¹Hainaut Vigilance Sanitaire (HVS), Bd Sainctelette 55, 7000 Mons, Belgium
²Université Libre de Bruxelles (ULB), Laboratoire de Pharmacognosie, de Bromatologie et de Nutrition Humaine, Bd du Triomphe CP 205/9, 1050 Bruxelles, Belgium

Congress Abstract

Evaluation of biological effects of synthesized molecules are generally based on cell cultures and animals in-vitro and in-vivo assays. These tests are expensive and time-consuming. In case of toxicity screening, recent studies have emphasized the benefits of rapid, reproducible and cost effective bacterial assays [1]. In aim to evaluate the possible toxicity of contaminants found in illegally purchased XTC's pills, we have optimized a bioassay coupling directly luminescent bacteria, Vibrio fischeri, with thin-layer chromatography [2]. For the chemical characterization of investigated tablets, we have developed an extraction method of XTC's components and chromatographic conditions for GC/MS analysis. In all investigated pills, the major constituent, 3,4-methylenedioxymethamphetamine (MDMA or „Ecstasy“) was jointly present with a series of by-products, precursors (natural products like safrole) and adjuvants. Although the toxicity of MDMA has been thoroughly investigated, few authors have considered the possible importance of such contaminants. The CCM-bioluminescence assay allows the separation of these complex mixtures and points out biologically active compounds by spot inhibition of bioluminescence visualized with the use of Bioluminizer (Camag, Switzerland). In order to identify the active compounds, the inhibition zones were scrapped and eluted with methanol, concentrated and analyzed by GC/MS. No relevant molecules have yet been identified, but further studies by LC/MS/MS could help to identify molecules not-detectable in GC/MS.

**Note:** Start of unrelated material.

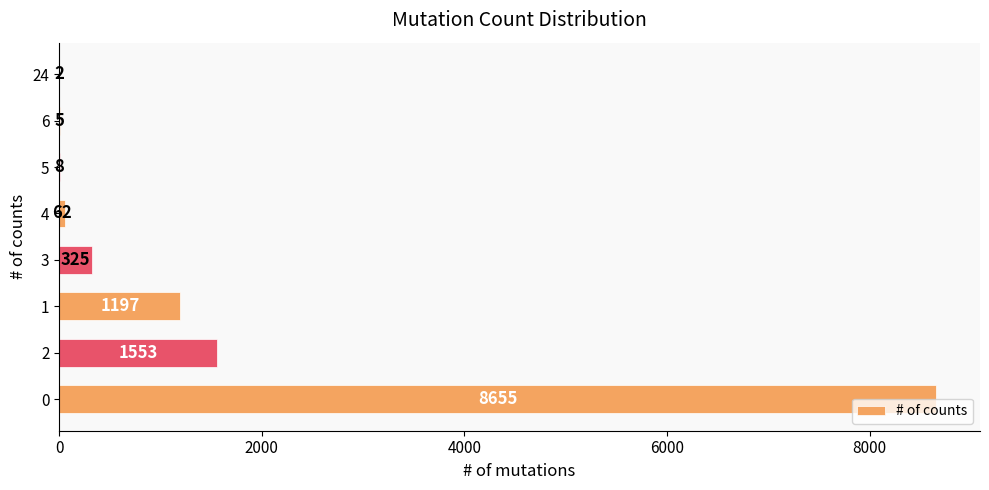

Read the value at 1, to the nearest 100.

1200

The genotoxicity of samples was also investigated by a second bacterial bioassay, Vitotox® [3].

These optimized toxicity bioassays could be considered for the routine, toxicity screening, notably of medicinal plants.

Acknowledgements: We thank the CAMAG company for making this work possible by allowing access to a bioluminizer.

References:1. Parvez, S. et al. (2006) Environ Int. 32:265–268. 2. Eberz, G. et al. (1996) Chromatographia 43:5–9.

3. Verschaeve, L. et al. (1999) Environ Mol Mutagen. 33:240–248.